I had about 15 minutes this morning waiting for some guys to fix the single engine plane that would take me further into this country (which shall remain nameless) so I decided to whip open my handy dandy laptop and do some ifskit “.h” file scanning, which I haven’t done in a LONG time. In the process of looking over “ntifs.h” I noticed a new flag in the FILE_OBJECT flags field named FO_REMOTE_ORIGIN. Being the curious guy that I am, I started searching for the word “Remote” in the IFS Kit Documentation and found the 2 interesting functions IoSetFileOrigin and IoIsFileOriginRemote which were introduced in Windows 2000.
IoSetFileOrigin, according to the IFS kit documentation, allows the caller to specify whether a given file object is for a remote create request. If the Remote Boolean Parameter in the call is set to TRUE, then this function will set the FO_REMOTE_ORIGIN flag in the file object. The documentation also states that network file systems should call this function in their Servers for any file objects that are created to satisfy a create request from a network client.
IoIsFileOriginRemote, according to the IFS kit documentation, allows the caller to determine whether a given file object is for a remote create request. This routine returns a BOOLEAN indicating whether or not the FO_REMOTE_ORIGIN flag in the FILE_OBJECT is set.
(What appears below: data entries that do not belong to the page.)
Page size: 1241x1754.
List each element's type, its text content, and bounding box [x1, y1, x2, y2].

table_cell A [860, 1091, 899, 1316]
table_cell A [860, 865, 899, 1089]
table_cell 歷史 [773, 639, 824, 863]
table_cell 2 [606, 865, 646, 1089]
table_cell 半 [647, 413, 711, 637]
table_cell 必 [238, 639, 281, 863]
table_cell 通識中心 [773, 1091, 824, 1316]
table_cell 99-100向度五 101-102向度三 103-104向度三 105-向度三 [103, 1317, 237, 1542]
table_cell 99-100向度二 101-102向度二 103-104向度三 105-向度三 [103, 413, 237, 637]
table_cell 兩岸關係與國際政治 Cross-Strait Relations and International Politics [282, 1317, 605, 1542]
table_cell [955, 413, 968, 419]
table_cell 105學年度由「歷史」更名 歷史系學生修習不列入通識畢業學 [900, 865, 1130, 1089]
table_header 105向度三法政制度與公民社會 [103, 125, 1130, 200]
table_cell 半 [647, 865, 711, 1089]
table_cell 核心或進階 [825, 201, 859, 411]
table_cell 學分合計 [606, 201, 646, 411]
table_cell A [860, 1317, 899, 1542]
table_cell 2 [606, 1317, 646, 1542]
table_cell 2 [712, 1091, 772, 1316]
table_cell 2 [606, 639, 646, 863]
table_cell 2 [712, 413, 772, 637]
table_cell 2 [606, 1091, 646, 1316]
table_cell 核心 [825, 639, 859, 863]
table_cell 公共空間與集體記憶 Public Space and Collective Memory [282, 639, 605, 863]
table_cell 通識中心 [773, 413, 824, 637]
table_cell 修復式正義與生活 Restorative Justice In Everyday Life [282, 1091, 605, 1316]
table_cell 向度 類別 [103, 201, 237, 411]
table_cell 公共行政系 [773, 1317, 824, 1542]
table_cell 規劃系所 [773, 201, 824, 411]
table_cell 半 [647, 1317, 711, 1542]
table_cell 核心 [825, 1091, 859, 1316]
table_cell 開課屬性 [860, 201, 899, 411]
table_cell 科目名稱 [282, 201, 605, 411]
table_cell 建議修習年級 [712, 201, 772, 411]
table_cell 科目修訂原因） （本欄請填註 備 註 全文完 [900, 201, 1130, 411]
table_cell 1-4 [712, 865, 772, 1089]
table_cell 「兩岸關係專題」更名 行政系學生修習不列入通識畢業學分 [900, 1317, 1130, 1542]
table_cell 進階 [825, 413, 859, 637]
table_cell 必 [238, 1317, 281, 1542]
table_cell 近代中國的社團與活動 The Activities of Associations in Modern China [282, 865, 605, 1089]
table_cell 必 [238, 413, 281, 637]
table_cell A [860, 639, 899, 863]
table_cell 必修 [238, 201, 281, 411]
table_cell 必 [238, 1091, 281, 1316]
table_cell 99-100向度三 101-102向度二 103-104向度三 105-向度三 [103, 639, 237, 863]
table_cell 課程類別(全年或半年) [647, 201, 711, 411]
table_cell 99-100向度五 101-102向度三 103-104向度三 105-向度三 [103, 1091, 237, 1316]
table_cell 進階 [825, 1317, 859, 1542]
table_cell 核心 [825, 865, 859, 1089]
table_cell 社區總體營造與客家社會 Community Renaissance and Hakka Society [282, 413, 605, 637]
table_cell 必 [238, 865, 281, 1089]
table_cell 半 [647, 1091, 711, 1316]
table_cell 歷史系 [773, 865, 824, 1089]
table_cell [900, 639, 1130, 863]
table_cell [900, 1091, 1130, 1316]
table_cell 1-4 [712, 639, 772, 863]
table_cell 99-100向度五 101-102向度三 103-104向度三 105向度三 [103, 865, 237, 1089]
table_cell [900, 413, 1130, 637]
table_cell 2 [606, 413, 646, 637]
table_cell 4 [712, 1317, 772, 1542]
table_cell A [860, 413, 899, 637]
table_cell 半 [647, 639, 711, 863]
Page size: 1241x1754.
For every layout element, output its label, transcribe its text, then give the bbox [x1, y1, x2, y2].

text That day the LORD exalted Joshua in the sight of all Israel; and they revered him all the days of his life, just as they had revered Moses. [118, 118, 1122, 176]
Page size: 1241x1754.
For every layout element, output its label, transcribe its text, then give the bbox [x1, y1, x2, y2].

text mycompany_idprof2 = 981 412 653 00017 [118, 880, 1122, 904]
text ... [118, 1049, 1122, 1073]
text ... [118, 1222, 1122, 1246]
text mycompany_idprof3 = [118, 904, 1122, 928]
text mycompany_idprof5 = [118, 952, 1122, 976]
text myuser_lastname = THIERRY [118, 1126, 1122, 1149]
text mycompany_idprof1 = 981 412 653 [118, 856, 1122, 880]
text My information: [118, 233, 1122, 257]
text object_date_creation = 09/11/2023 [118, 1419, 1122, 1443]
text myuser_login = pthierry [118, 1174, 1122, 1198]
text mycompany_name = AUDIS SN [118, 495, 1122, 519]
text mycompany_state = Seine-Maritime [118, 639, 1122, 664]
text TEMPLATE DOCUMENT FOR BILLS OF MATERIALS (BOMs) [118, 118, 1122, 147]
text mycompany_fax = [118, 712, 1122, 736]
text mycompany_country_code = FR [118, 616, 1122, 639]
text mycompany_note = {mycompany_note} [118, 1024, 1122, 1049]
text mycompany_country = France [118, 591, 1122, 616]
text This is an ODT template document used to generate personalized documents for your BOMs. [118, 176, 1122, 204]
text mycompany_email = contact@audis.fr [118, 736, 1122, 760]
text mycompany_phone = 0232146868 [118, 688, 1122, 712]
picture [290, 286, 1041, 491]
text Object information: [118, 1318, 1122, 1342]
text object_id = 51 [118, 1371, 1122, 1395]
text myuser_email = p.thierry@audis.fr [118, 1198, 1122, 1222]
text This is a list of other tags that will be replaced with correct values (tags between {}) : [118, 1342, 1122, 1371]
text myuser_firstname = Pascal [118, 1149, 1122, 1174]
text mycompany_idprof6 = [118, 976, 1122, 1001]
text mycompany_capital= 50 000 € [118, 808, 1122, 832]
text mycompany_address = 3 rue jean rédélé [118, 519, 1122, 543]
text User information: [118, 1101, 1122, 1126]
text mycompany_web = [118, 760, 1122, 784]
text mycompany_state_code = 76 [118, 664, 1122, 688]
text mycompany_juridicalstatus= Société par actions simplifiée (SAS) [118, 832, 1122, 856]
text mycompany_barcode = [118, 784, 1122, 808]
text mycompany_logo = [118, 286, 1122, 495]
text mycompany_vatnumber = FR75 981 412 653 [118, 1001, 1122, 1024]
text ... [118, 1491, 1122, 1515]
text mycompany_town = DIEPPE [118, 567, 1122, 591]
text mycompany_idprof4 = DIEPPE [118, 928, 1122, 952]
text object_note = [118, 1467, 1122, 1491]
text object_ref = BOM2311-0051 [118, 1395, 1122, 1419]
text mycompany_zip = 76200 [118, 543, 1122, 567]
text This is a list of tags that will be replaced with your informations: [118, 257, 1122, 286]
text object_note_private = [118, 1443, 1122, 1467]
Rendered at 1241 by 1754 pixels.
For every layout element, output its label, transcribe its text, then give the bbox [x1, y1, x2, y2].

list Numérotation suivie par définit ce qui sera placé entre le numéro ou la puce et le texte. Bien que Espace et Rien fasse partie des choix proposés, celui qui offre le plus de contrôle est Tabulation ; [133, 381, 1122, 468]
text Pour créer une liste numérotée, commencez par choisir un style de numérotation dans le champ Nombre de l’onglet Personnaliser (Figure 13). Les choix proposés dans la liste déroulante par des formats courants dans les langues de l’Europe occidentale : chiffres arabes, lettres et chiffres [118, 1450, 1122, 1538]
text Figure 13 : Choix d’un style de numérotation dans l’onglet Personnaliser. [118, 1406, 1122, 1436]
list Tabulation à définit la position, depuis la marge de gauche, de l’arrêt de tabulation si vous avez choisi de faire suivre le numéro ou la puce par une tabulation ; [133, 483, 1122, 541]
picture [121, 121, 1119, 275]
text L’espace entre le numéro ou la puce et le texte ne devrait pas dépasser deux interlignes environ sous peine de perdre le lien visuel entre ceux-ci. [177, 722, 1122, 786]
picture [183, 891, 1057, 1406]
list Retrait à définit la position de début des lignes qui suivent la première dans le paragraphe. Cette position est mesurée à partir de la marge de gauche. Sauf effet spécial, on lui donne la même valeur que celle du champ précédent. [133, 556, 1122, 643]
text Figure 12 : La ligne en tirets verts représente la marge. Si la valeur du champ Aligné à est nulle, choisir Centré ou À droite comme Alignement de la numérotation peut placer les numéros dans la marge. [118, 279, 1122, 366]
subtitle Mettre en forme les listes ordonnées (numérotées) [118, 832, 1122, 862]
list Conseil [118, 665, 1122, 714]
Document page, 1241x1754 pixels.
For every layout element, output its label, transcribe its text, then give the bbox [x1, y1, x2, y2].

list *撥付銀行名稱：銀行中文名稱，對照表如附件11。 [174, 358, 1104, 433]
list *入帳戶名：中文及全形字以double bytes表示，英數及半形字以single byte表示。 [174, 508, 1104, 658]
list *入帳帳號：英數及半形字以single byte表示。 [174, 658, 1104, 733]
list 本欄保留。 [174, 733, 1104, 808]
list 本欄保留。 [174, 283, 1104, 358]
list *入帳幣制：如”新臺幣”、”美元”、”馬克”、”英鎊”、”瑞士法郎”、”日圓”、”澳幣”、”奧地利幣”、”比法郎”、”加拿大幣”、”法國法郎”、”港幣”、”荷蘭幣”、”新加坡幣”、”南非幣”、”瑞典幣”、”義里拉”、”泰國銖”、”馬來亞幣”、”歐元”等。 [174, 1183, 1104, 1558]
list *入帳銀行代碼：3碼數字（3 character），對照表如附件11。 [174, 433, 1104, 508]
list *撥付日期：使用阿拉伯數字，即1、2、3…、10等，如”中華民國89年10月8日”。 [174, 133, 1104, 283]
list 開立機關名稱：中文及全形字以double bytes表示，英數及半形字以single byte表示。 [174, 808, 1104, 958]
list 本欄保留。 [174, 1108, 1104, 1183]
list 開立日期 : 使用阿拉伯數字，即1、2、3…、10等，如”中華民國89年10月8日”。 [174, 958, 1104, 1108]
There is supposed to be a trick to using this function: You can only call it after the create is fully complete (so, you can’t check the status of a file in either the pre- or post- create IRP processing paths).
Knowing about these 2 routines can be very helpful for file system developers because they now have the ability to indicate to the OS where the file was opened from, i.e. locally or remotely. Likewise file system filter developers can check this bit if they need to determine locality also.
I guess my next task will be to write a filter to determine who sets this bit. If I read the documentation correctly I would assume that “SRV” would do this.
So what exactly HAVE we got here?
A flag that, IF SET, suggests remote origin, and, if it isn't set????
We'll whaddyaknow, we still can't tell!
"A fuzzy flag"
FOR SUCH FLAGS TO HAVE FULL VALUE REQUIRES A RETROSPECTIVE RULE:-
"ALL redirectors (current & historical) MUST set the flag FO_REMOTE_ORIGIN for all remote requests that they forward. Any other kernel components doing file I/O should clear this flag.
Now I don't know about you, but I can't see that happening, given the low profile of this flag!
So we still don't have a silver bullet, and can't expect one. A flag is not really up to the challenge.
Of course, you'd be fairly safe to assume, that if a file is created by a USER MODE process then its definitely a locally generated request (but even then it could be forwarded off-host somewhere by that user process).
Assuming all kernel requests to be remote might not be a bad approximation for you, for example if you're filter is decrypting user data for local consumption.
What else can you do? I think you're be obliged to look at the SIDS, and you can probably kiss your performance goodnight.
My guess is that this is the real value of this flag.
Having this flag might help some filter drivers avoid some work decoding and checking security structures on file open (sometimes).